All you get back is a list, and you’d have to pass the values into a complex constructor if you wanted that complex object again. Recall our discussion about teleportation. What’s missing is metadata, or information about the type of data you’re encoding.

I suppose the question you really ought ask yourself is What is the minimum amount of information that is both necessary and sufficient to recreate this object?

The json module expects all custom types to be expressed as objects in the JSON standard.

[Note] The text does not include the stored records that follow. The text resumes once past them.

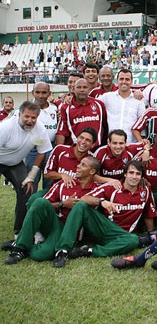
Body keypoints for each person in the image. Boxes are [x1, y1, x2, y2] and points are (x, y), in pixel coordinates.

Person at [52, 160, 157, 267]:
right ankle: (62, 251)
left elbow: (149, 212)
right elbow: (84, 198)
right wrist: (102, 201)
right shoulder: (112, 187)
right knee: (80, 206)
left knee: (133, 240)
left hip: (124, 235)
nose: (134, 177)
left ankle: (87, 251)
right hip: (105, 229)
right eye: (131, 173)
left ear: (142, 177)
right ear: (125, 174)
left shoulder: (146, 189)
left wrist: (151, 234)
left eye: (138, 174)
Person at [5, 156, 100, 264]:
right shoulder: (64, 183)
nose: (78, 166)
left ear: (92, 171)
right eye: (79, 163)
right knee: (39, 201)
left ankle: (28, 242)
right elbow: (43, 205)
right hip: (54, 221)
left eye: (83, 165)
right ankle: (19, 249)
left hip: (68, 232)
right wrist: (63, 204)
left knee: (39, 254)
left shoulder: (96, 190)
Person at [0, 102, 52, 240]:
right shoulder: (5, 128)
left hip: (15, 163)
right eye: (26, 117)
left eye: (33, 118)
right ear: (19, 114)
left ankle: (19, 231)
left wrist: (31, 175)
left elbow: (42, 152)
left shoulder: (39, 129)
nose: (30, 121)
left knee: (26, 189)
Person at [56, 78, 107, 147]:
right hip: (76, 150)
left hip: (96, 148)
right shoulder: (66, 108)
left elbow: (105, 126)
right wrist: (59, 151)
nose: (82, 90)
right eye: (79, 87)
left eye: (85, 87)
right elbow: (61, 132)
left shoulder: (99, 104)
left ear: (89, 88)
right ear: (73, 89)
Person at [100, 69, 145, 143]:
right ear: (117, 81)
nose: (124, 82)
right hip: (111, 144)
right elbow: (92, 104)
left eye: (127, 79)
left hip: (131, 144)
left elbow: (142, 126)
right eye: (121, 79)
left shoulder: (138, 101)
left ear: (131, 81)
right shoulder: (107, 97)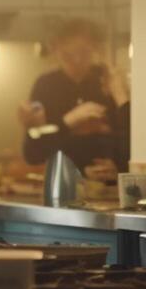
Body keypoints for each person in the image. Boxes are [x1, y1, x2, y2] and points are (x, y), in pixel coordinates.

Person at [17, 17, 130, 179]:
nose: (77, 60)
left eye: (84, 53)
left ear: (95, 49)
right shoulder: (46, 85)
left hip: (108, 184)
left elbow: (130, 141)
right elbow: (33, 152)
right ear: (56, 50)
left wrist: (118, 166)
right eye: (68, 55)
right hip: (63, 182)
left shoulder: (108, 81)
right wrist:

For variety, you can create a JSON file this time called complex_data.json and add the following object representing a complex number:

```json
{
    "__complex__": true,
    "real": 42,
    "imag": 36
}
```

See the clever bit? That "__complex__" key is the metadata we just talked about. It doesn’t really matter what the associated value is. To get this little hack to work, all you need to do is verify that the key exists:

In [50]:
def decode_complex(dct):
    if "__complex__" in dct:
        return complex(dct["real"], dct["imag"])
    return dct

If "`__complex__`" isn’t in the dictionary, you can just return the object and let the default decoder deal with it.

Every time the load() method attempts to parse an object, you are given the opportunity to intercede before the default decoder has its way with the data. You can do this by passing your decoding function to the object_hook parameter.

Now play the same kind of game as before:

```python
>>> with open("complex_data.json") as complex_data:
...     data = complex_data.read()
...     z = json.loads(data, object_hook=decode_complex)
... 
>>> type(z)
# OUT: <class 'complex'>

```

While object_hook might feel like the counterpart to the dump() method’s default parameter, the analogy really begins and ends there.

This doesn’t just work with one object either. Try putting this list of complex numbers into complex_data.json and running the script again:

```json
[
  {
    "__complex__":true,
    "real":42,
    "imag":36
  },
  {
    "__complex__":true,
    "real":64,
    "imag":11
  }
]
```

If all goes well, you’ll get a list of complex objects:

```python
>>> with open("complex_data.json") as complex_data:
...     data = complex_data.read()
...     numbers = json.loads(data, object_hook=decode_complex)
... 
>>> numbers
# OUT: [(42+36j), (64+11j)]
```

You could also try subclassing JSONDecoder and overriding object_hook, but it’s better to stick with the lightweight solution whenever possible.